▸ ABOUT THIS TASK: Filter the material, keeping only lines with the word "common".
════════════════════
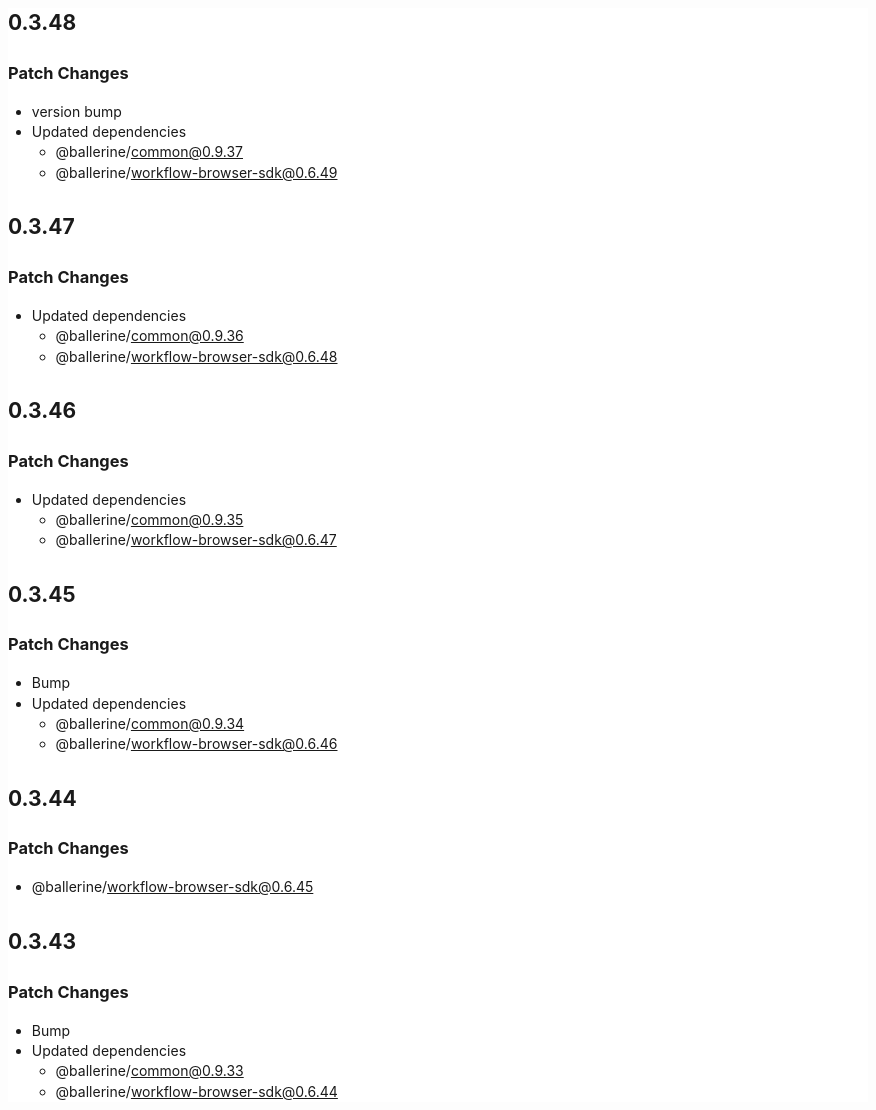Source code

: ## 0.3.48

### Patch Changes

- version bump
- Updated dependencies
  - @ballerine/common@0.9.37
  - @ballerine/workflow-browser-sdk@0.6.49

## 0.3.47

### Patch Changes

- Updated dependencies
  - @ballerine/common@0.9.36
  - @ballerine/workflow-browser-sdk@0.6.48

## 0.3.46

### Patch Changes

- Updated dependencies
  - @ballerine/common@0.9.35
  - @ballerine/workflow-browser-sdk@0.6.47

## 0.3.45

### Patch Changes

- Bump
- Updated dependencies
  - @ballerine/common@0.9.34
  - @ballerine/workflow-browser-sdk@0.6.46

## 0.3.44

### Patch Changes

- @ballerine/workflow-browser-sdk@0.6.45

## 0.3.43

### Patch Changes

- Bump
- Updated dependencies
  - @ballerine/common@0.9.33
  - @ballerine/workflow-browser-sdk@0.6.44
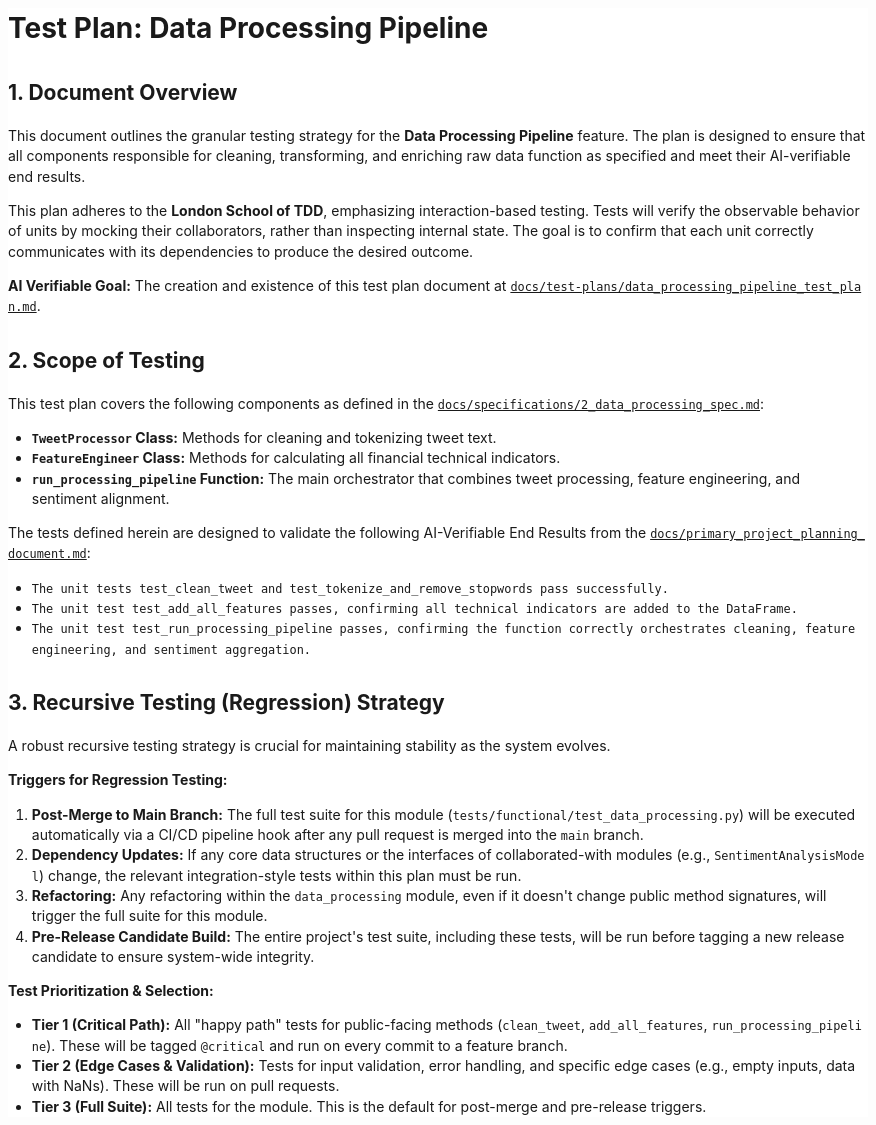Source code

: # Test Plan: Data Processing Pipeline

## 1. Document Overview

This document outlines the granular testing strategy for the **Data Processing Pipeline** feature. The plan is designed to ensure that all components responsible for cleaning, transforming, and enriching raw data function as specified and meet their AI-verifiable end results.

This plan adheres to the **London School of TDD**, emphasizing interaction-based testing. Tests will verify the observable behavior of units by mocking their collaborators, rather than inspecting internal state. The goal is to confirm that each unit correctly communicates with its dependencies to produce the desired outcome.

**AI Verifiable Goal:** The creation and existence of this test plan document at [`docs/test-plans/data_processing_pipeline_test_plan.md`](docs/test-plans/data_processing_pipeline_test_plan.md).

## 2. Scope of Testing

This test plan covers the following components as defined in the [`docs/specifications/2_data_processing_spec.md`](docs/specifications/2_data_processing_spec.md):

*   **`TweetProcessor` Class:** Methods for cleaning and tokenizing tweet text.
*   **`FeatureEngineer` Class:** Methods for calculating all financial technical indicators.
*   **`run_processing_pipeline` Function:** The main orchestrator that combines tweet processing, feature engineering, and sentiment alignment.

The tests defined herein are designed to validate the following AI-Verifiable End Results from the [`docs/primary_project_planning_document.md`](docs/primary_project_planning_document.md):
*   `The unit tests test_clean_tweet and test_tokenize_and_remove_stopwords pass successfully.`
*   `The unit test test_add_all_features passes, confirming all technical indicators are added to the DataFrame.`
*   `The unit test test_run_processing_pipeline passes, confirming the function correctly orchestrates cleaning, feature engineering, and sentiment aggregation.`

## 3. Recursive Testing (Regression) Strategy

A robust recursive testing strategy is crucial for maintaining stability as the system evolves.

**Triggers for Regression Testing:**
1.  **Post-Merge to Main Branch:** The full test suite for this module (`tests/functional/test_data_processing.py`) will be executed automatically via a CI/CD pipeline hook after any pull request is merged into the `main` branch.
2.  **Dependency Updates:** If any core data structures or the interfaces of collaborated-with modules (e.g., `SentimentAnalysisModel`) change, the relevant integration-style tests within this plan must be run.
3.  **Refactoring:** Any refactoring within the `data_processing` module, even if it doesn't change public method signatures, will trigger the full suite for this module.
4.  **Pre-Release Candidate Build:** The entire project's test suite, including these tests, will be run before tagging a new release candidate to ensure system-wide integrity.

**Test Prioritization & Selection:**
*   **Tier 1 (Critical Path):** All "happy path" tests for public-facing methods (`clean_tweet`, `add_all_features`, `run_processing_pipeline`). These will be tagged `@critical` and run on every commit to a feature branch.
*   **Tier 2 (Edge Cases & Validation):** Tests for input validation, error handling, and specific edge cases (e.g., empty inputs, data with NaNs). These will be run on pull requests.
*   **Tier 3 (Full Suite):** All tests for the module. This is the default for post-merge and pre-release triggers.
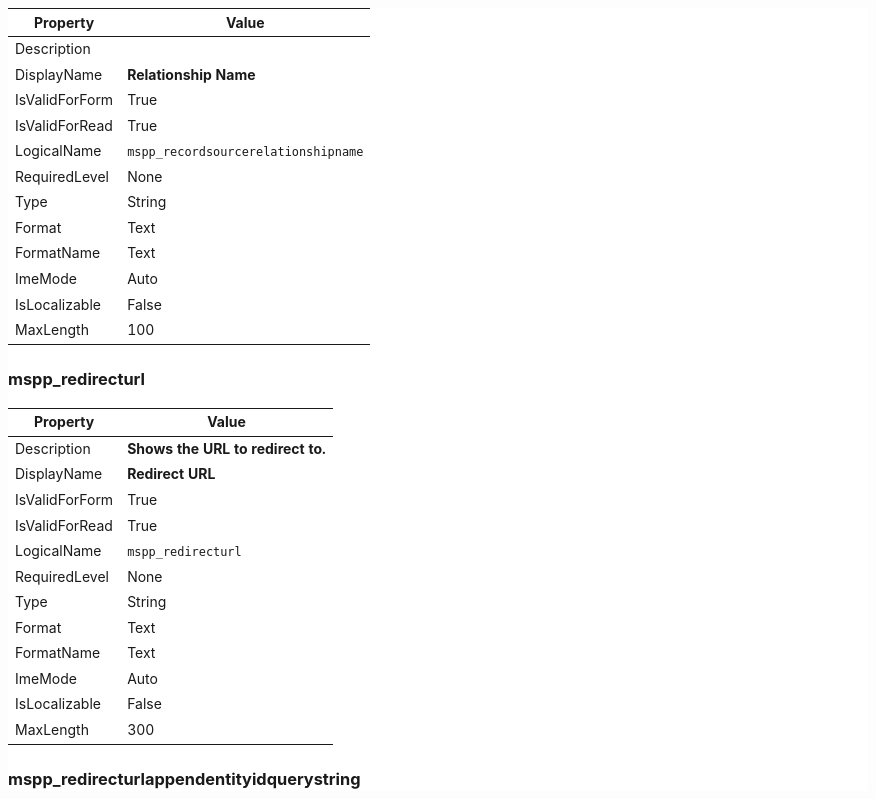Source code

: |Property|Value|
|---|---|
|Description||
|DisplayName|**Relationship Name**|
|IsValidForForm|True|
|IsValidForRead|True|
|LogicalName|`mspp_recordsourcerelationshipname`|
|RequiredLevel|None|
|Type|String|
|Format|Text|
|FormatName|Text|
|ImeMode|Auto|
|IsLocalizable|False|
|MaxLength|100|

### <a name="BKMK_mspp_redirecturl"></a> mspp_redirecturl

|Property|Value|
|---|---|
|Description|**Shows the URL to redirect to.**|
|DisplayName|**Redirect URL**|
|IsValidForForm|True|
|IsValidForRead|True|
|LogicalName|`mspp_redirecturl`|
|RequiredLevel|None|
|Type|String|
|Format|Text|
|FormatName|Text|
|ImeMode|Auto|
|IsLocalizable|False|
|MaxLength|300|

### <a name="BKMK_mspp_redirecturlappendentityidquerystring"></a> mspp_redirecturlappendentityidquerystring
════════════════════
▸ WRITTEN ANSWER:
  - @ballerine/common@0.9.37
  - @ballerine/common@0.9.36
  - @ballerine/common@0.9.35
  - @ballerine/common@0.9.34
  - @ballerine/common@0.9.33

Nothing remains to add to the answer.